Air Sudah Sampai ke Pelanggan

muara-sungai-sukalila
Kondisi muara DAS Sukalila di Pesisir Kelurahan Panjunan, Senin (20/7). Foto: Okri Riyana/Radar Cirebon
0 Komentar

CIREBON – Pasca selesainya proses tapping inlet dan outlet reservoir 9.000 M3 ke jaringan distribusi utama (JDU), Perumda Air Minum Tirta Giri Nata (PAM TGN) memastikan Senin 20 Juli air sudah mengalir ke jaringan lingkungan. Bahkan, hingga pelanggan terjauh sekalipun.
Direktur utama PAM TGN, Sofyan Satari SE MM memaparkan, dalam waktu 14 hari sejak selesainya taping memang masih berlaku masa normalisasi.
Pihaknya mengerahkan petugas pengecekan jaringan untuk memantau proses pembuangan udara yang sebelumnya terperangkap di pipa-pipa saluran induk maupun saluran lingkungan.
“Dua hari ini normalisasi dan pemantauan sudah kita lakukan. Normalisasi sudah levelnya rumah ke rumah, kalau jaringan lingkungan sudah pada teraliri. Tapi, terus disurvei, sampai 4 hari ke depan, kita fokuskan masih rutin pembuang angin dan udara yang ada di saluran air,” kata Sofyan, kepada Radar Cirebon, Senin (20/7).
Pria yang akrab disapa Opang ini mengatakan, berdasarkan pengecekan petugas, aliran air sudah sampai ke jaringan yang lokasinya terjauh.

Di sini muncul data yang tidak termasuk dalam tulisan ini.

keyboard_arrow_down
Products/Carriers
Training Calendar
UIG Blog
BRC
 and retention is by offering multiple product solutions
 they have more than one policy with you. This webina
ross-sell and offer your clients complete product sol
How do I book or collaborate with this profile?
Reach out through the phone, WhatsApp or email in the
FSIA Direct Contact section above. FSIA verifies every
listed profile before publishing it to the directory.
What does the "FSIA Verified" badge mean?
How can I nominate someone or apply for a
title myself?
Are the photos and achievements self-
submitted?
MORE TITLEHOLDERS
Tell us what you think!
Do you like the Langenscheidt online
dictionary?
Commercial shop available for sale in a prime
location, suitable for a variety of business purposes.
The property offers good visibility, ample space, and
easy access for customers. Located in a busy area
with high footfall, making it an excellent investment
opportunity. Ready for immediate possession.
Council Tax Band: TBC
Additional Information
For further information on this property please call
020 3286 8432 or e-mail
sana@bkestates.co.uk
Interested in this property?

Misalnya, sebelah utara jaringan terjauh hingga ke ka kawasan Klayan dan Pesisir, sebelah timur sampai ke Lobunta dan Mundu.
Kepastian pengecekan air sudah mengalir tersebut, dilakukan dengan cara melihat titik blow off (BO), dan air vent di jaringan lingkungan. Ketika dibuka sudah keluar air dengan tekanan yang cukup tinggi, sudah memancar dengan ketinggian lebih dari 50 sentimeter.
Titik BO, adalah valve yang sengaja disediakan pada jaringan distribusi air, untuk mengecek adanya aliran air sekaligus mengeluarkan udara yang terperangkap di dalam saluran jaringan.
BO biasanya berada di jaringan yang berada di pinggir sungai atau selokan, agar air yang terbuang langsung mengalir dan tidak menggenang ke jalan dan permukaan tanah.
Ada juga air vent, biasanya berada di jaringan saluran air yang menyebrang/melintas pada jembatan-jembatan. “Kalau yang di saluranya masih terdapat udara terperangkan, biasanya di air vent suka ada air yang memancar ke atas sambil nembak-nembak angin. Kalau sudah stabil itu udaranya sudah dikeluarkan semua,” ungkapnya.
Bahkan, dia mengklaim pasca pembukaan kembali aliran air setelah selesainya proses tapping inlet dan outlet reservoir, sejumlah pelanggan di beberapa wilayah merasakan aliran dan tekanan air relatif lebih besar. Karena terbantu proses normalisasi dan pembuangan udara terperangkap.